● Gestellte Aufgabe A:
Beantworte anhand der Buchvorstellung zum Bilderbuch über Coco Chanel die folgenden Fragen:
(i) Welche Nationalität hat die Illustratorin Annemarie van Haeringen?
(ii) Wo erlernt Coco ihre außergewöhnlichen Nähkünste?
(iii) Für welchen Anlass entwickelt Coco die ersten leichten und angenehmen Hüte?
● Gestellte Aufgabe B:
Entscheide für jede Aussage, ob sie mit der Buchvorstellung zum Bilderbuch über Coco Chanel übereinstimmt. Antworte mit Ja oder Nein und zitiere die entscheidende Textstelle wörtlich.
(i) Das Bilderbuch steht auf der Nominierungsliste für den Deutschen Jugendliteraturpreis 2015.
(ii) Zu ihrer neuen Mode bietet Coco passenden Schmuck für die Frau an.
(iii) Coco wird mit ihren Hüten weltberühmt.

● Ausgewählte Textstelle:
────────────────
13. April 2015

Herbst 2014: Coco und das kleine Schwarze


Ein weiteres wundervolles Bilderbuch von der Nominierungsliste für den Deutschen Jugendliteraturpreis 2015 hat erst jetzt mein Interesse geweckt, so dass ich es an dieser Stelle auf jeden Fall noch vorstellen möchte. Viele von uns kennen die bewegende Geschichte der Modeikone Coco Chanel, wie sie von ihren Kinderjahren im Waisenhaus bis in die feine Pariser Gesellschaft aufstieg und mit ihrem "Kleinen Schwarzen" der Emanzipation verhalf. Die niederländische Illustratorin Annemarie van Haeringen erreicht mit ihrem Bilderbuch zweierlei: Sie fasst einerseits die komplexe biografische Geschichte für Kinder verständlich zusammen und bringt ihnen andererseits die Design- und Nähwelt mit feinen, von Modezeichnungen inspirierten Bildern näher.

Das schmale Mädchen Coco muss furchtbar viel über sich ergehen lassen im Waisenhaus, doch hier erlernt sie auch ihre außergewöhnlichen Nähkünste. So arbeitet sie später als Näherin und nimmt sich vor, reich und berühmt zu werden. Den ersten Schritt schafft sie, indem sie bei einem "steinreichen" Freund einzieht und in dessen Schloss, die feine Welt und ihre Extravaganzen kennenlernt. Statt der einengenden Korsetts und weiten Röcke, näht sie sich hier erstmals eine Hose, mit der sie aufrecht auf einem Pferd reiten kann und viel Aufsehen in der Damenwelt erregt. Für ein Pferderennen entwickelt sie die ersten leichten und angenehmen Hüte, so dass sie schnell genügend Kundschaft für ihren eigenen Laden anzieht. Ihre neue Mode entwickelt sie weiter und bietet ein passendes Parfum für die Frau an. Schließlich entwirft sie (für jeden Geschmack) das "Kleine Schwarze", ein Kleid, "das zeigt, wie schön die Frau ist ..." und wird damit weltberühmt.
────────────────
● Daten zur Auswertung:
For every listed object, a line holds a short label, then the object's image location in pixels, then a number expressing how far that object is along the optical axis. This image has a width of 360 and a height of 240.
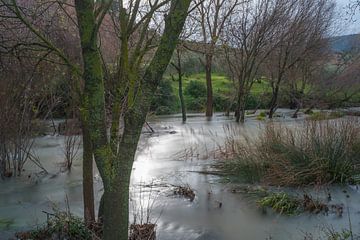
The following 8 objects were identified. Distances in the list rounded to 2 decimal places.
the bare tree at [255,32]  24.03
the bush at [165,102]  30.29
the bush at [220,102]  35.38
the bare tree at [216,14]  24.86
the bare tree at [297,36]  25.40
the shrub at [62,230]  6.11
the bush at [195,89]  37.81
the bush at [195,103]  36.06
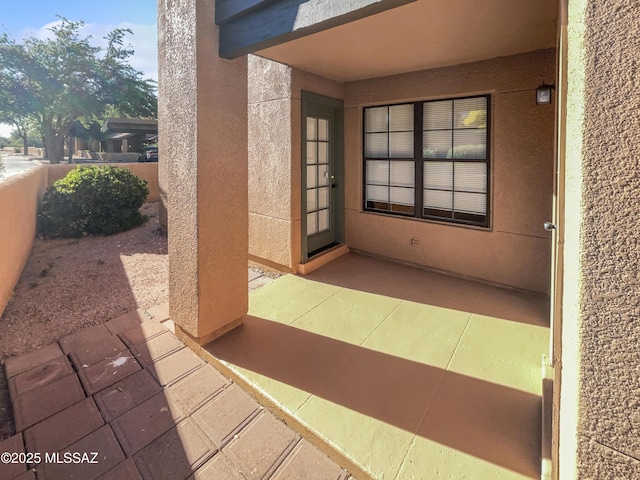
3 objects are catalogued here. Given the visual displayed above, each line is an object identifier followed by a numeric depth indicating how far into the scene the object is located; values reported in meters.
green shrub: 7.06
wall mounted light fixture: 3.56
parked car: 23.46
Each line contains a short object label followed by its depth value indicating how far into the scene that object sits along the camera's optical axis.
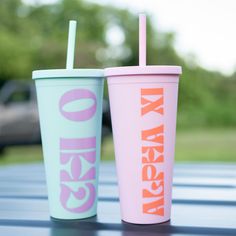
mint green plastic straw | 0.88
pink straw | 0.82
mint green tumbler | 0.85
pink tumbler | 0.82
────────────────
● Erwartete Antwort A:
(i) Sie ist Niederländerin.
(ii) Im Waisenhaus.
(iii) Für ein Pferderennen.

● Erwartete Antwort B:
(i) Ja: „Ein weiteres wundervolles Bilderbuch von der Nominierungsliste für den Deutschen Jugendliteraturpreis 2015“
(ii) Nein: „Ihre neue Mode entwickelt sie weiter und bietet ein passendes Parfum für die Frau an.“
(iii) Nein: „Schließlich entwirft sie (für jeden Geschmack) das "Kleine Schwarze", ein Kleid, "das zeigt, wie schön die Frau ist ..." und wird damit weltberühmt.“